Journalists in Myanmar say Tint Swe, a former military officer, underwent a gradual transition during his five and a half years as the so-called literary torturer. (Physical torture in Myanmar, routinely used against political prisoners, was handled by other branches of government.)
Initially a dour, rude and unbending apparatchik – the very cutout of a military officer in a dictatorial regime – Tint Swe became more amicable and lenient, realising that censorship was unsustainable in the age of the Internet. This year, he went as far as to help editors organise a conference on the future of journalism in the country.
Saw Lynn Aung, editor of The Naypyitaw Times, a weekly newspaper, remembers Tint Swe’s unrestrained ire five years ago when ordering that a passage alleging corruption at a ministry be deleted.
“You know the rules!” he remembers Tint Swe’s yelling. “I can shut you down!”
Tint Swe held the job of chief censor during some of the most trying times of military rule – the uprising led by Buddhist monks in the fall of 2007 and the government’s bungled response to Cyclone Nargis, the storm that killed at least 130,000 people in May 2008. He says censorship was necessary in those days to maintain order and stability.
It was after those tumultuous events that he showed signs of more flexibility, journalists say.

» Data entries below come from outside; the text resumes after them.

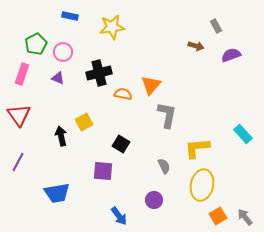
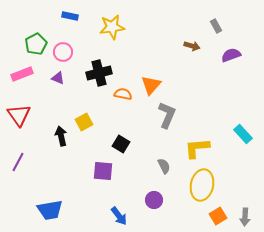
brown arrow: moved 4 px left
pink rectangle: rotated 50 degrees clockwise
gray L-shape: rotated 12 degrees clockwise
blue trapezoid: moved 7 px left, 17 px down
gray arrow: rotated 138 degrees counterclockwise
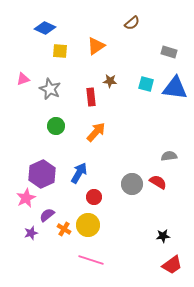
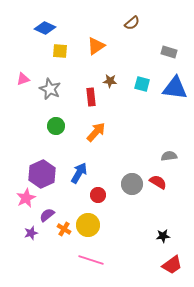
cyan square: moved 4 px left
red circle: moved 4 px right, 2 px up
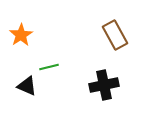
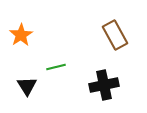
green line: moved 7 px right
black triangle: rotated 35 degrees clockwise
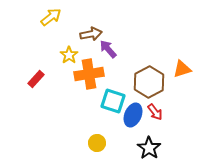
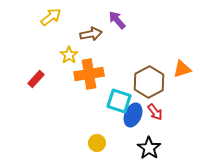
purple arrow: moved 9 px right, 29 px up
cyan square: moved 6 px right
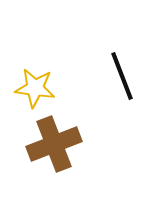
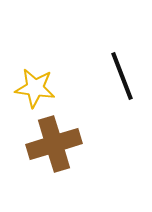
brown cross: rotated 4 degrees clockwise
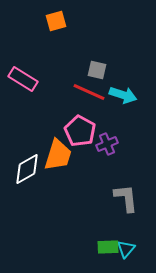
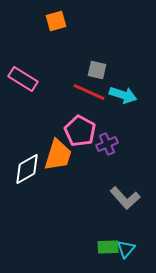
gray L-shape: moved 1 px left; rotated 144 degrees clockwise
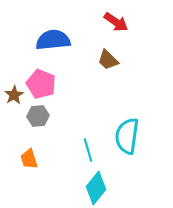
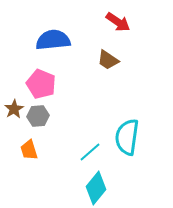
red arrow: moved 2 px right
brown trapezoid: rotated 10 degrees counterclockwise
brown star: moved 14 px down
cyan semicircle: moved 1 px down
cyan line: moved 2 px right, 2 px down; rotated 65 degrees clockwise
orange trapezoid: moved 9 px up
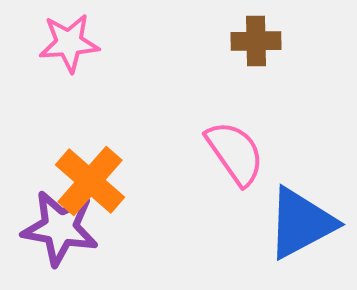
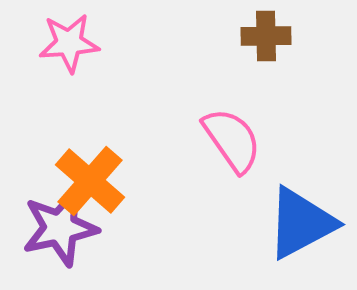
brown cross: moved 10 px right, 5 px up
pink semicircle: moved 3 px left, 13 px up
purple star: rotated 22 degrees counterclockwise
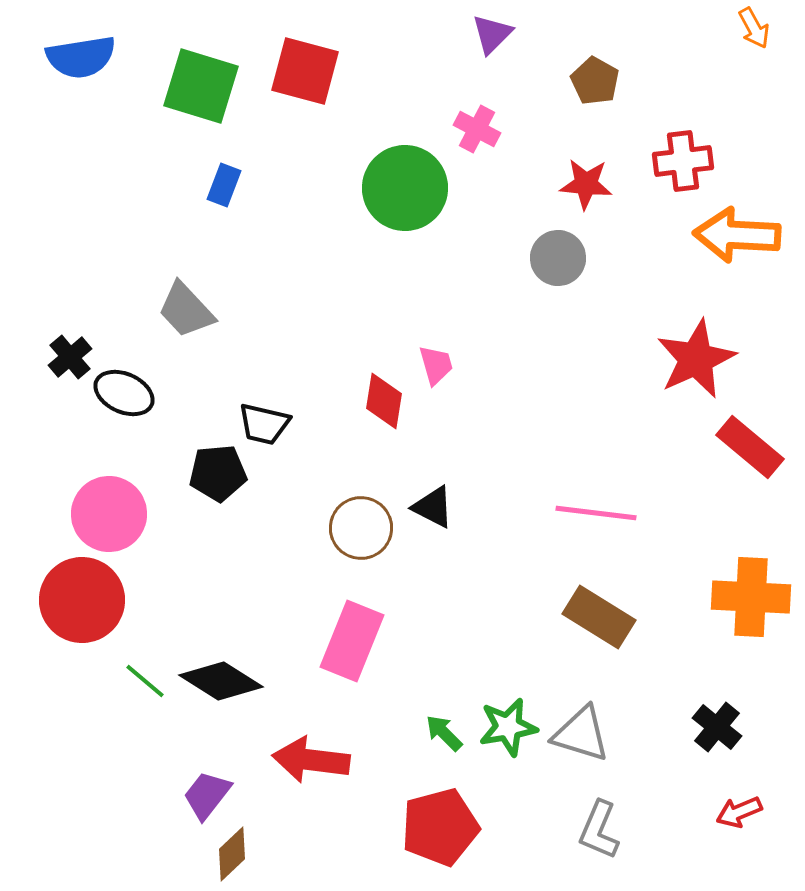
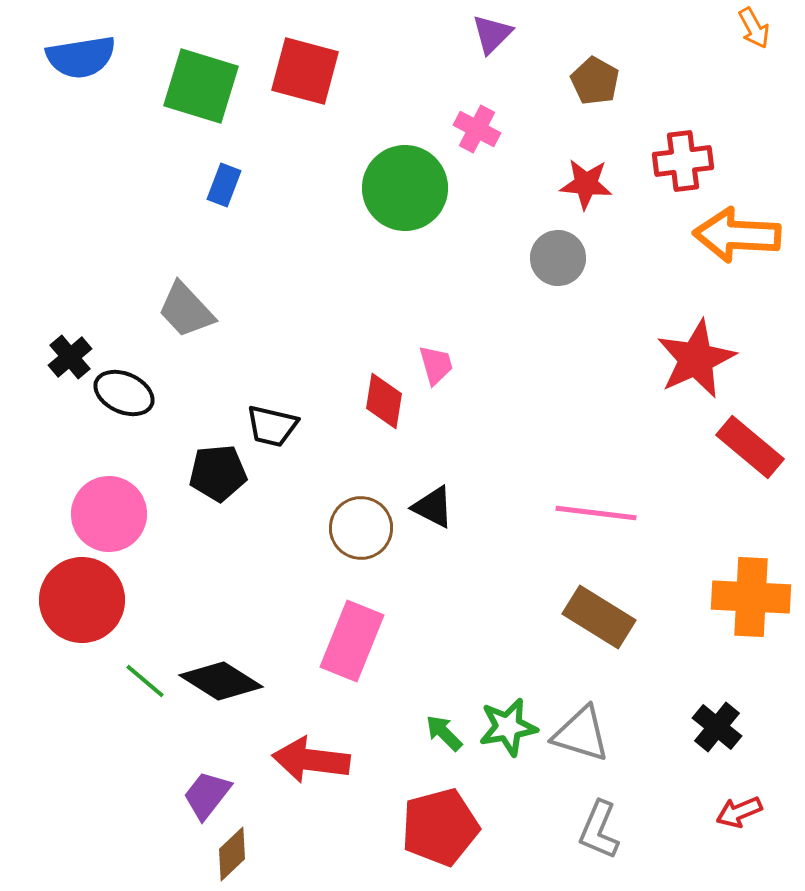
black trapezoid at (264, 424): moved 8 px right, 2 px down
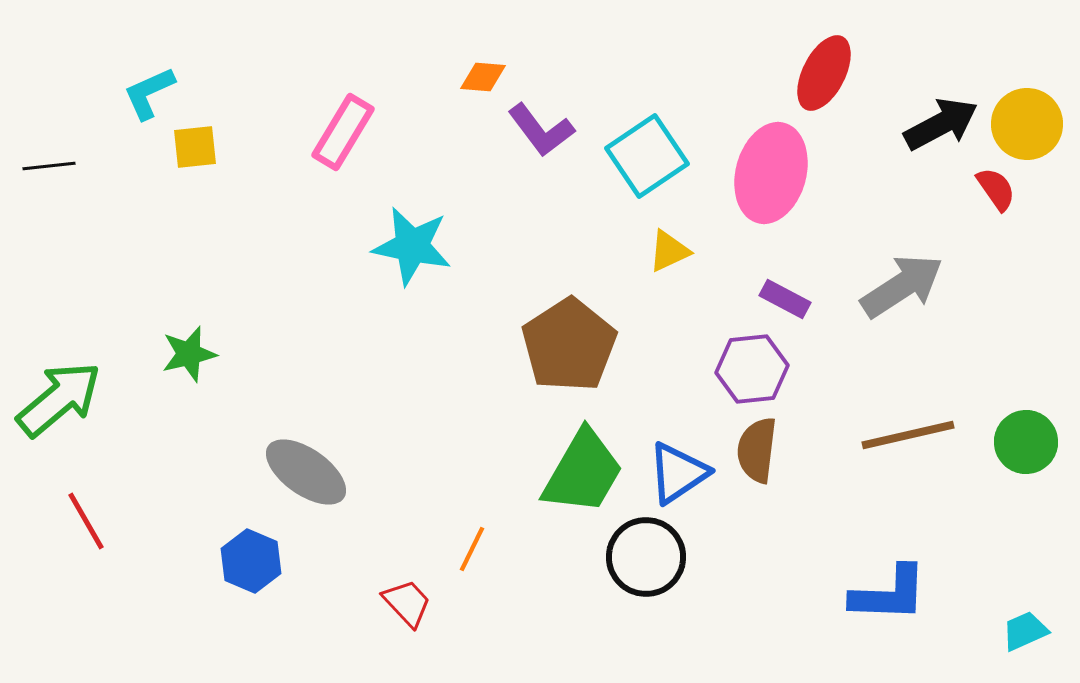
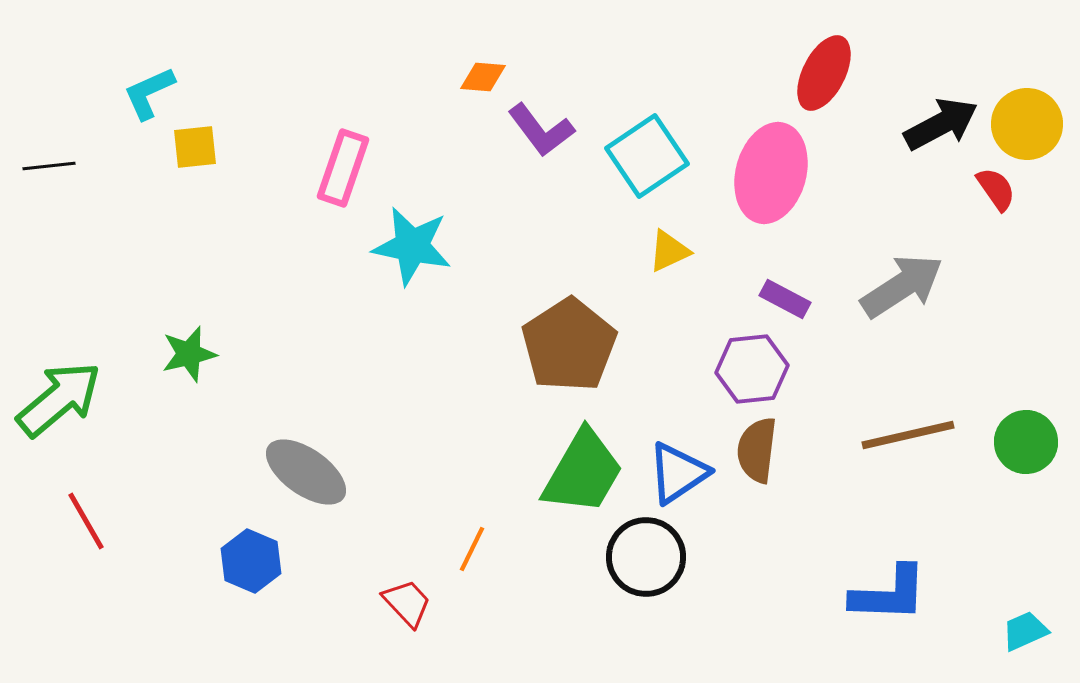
pink rectangle: moved 36 px down; rotated 12 degrees counterclockwise
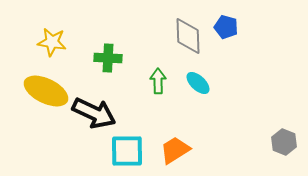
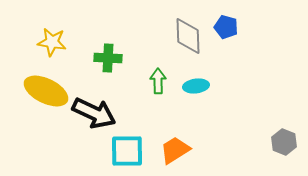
cyan ellipse: moved 2 px left, 3 px down; rotated 50 degrees counterclockwise
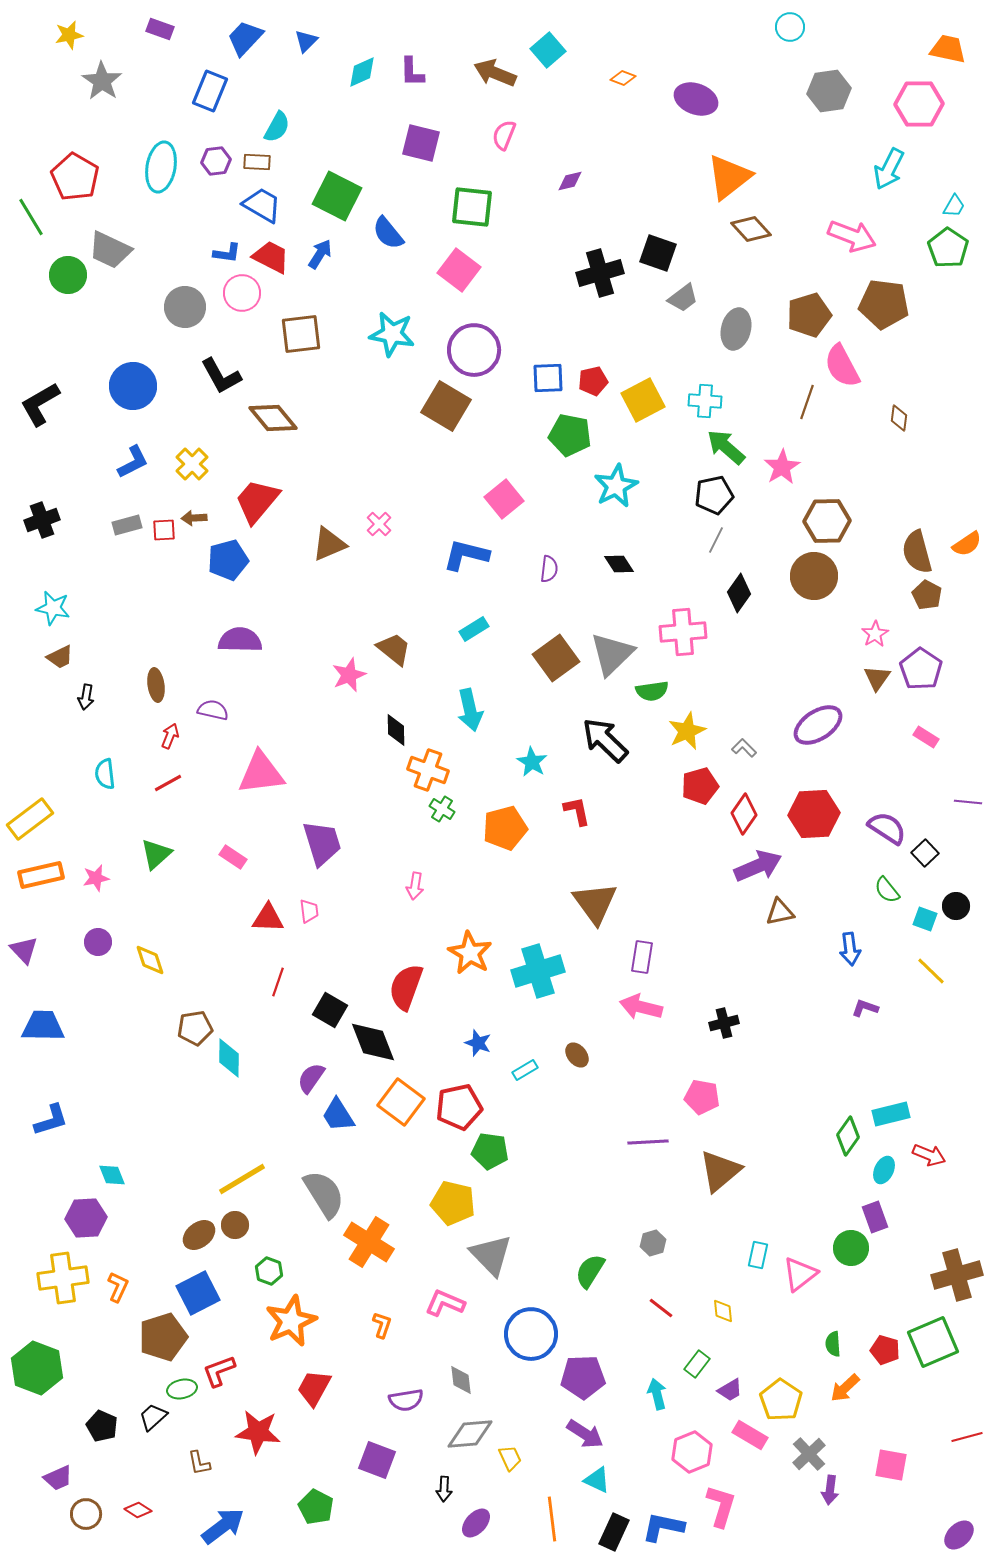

“He would say, ‘Please be patient and wait – changes will come,’ ” Saw Lynn Aung said. “In my opinion, he was a little ahead of the changes.”
Tint Swe said he watched carefully for cues from the top leadership like everyone else. He closely read Thein Sein’s inaugural address last year that focused on national reconciliation and reducing poverty.
“The speech gave me the feeling that genuine change was coming,” Tint Swe said.
Three months after the president took office – well before outside observers were convinced that the reform process was real – he and other officials took the first steps to dismantle the censorship system. In June 2011, articles dealing with entertainment, health, children and sports were exempted from censorship. Other topics followed, culminating last month with politics and religion – the final two areas where censorship was rescinded.
AS the legacy of dictatorship fades into the past, there are constant fears of backsliding. Will business tycoons who made their money from monopolies and contracts awarded by the military regime now slow down economic liberalisation? Will hard-liners rein in reformers?
On the question of censorship, Tint Swe is unequivocal.
“There is no U-turn,” he said.
Yet some questions remain about press freedoms in the country. Newspapers and magazines must still obtain a license to publish.
Kyaw Min Swe, editor of The Voice Weekly, a crusading newspaper that was temporarily suspended from publication by the government six times, says abolishing censorship is not enough. The entire Ministry of Information must be abolished, he argued.
“A Ministry of Information is mostly for dictatorships,” Kyaw Min Swe said.
The fate of the former censorship office and its employees is still being decided, Tint Swe said. The 100 censors confess to having a lot of time on their hands and will soon have even fewer tasks: the responsibility for registering publications is being left to individual states.
Tint Swe looked around his office and said he felt a personal sense of loss.
“I’m proud that I’m the one who stopped it,” he said, referring to censorship. “But I am a human being. My office used to be filled with writers and publishers.”
“Now my office feels like a ghost town,” he said.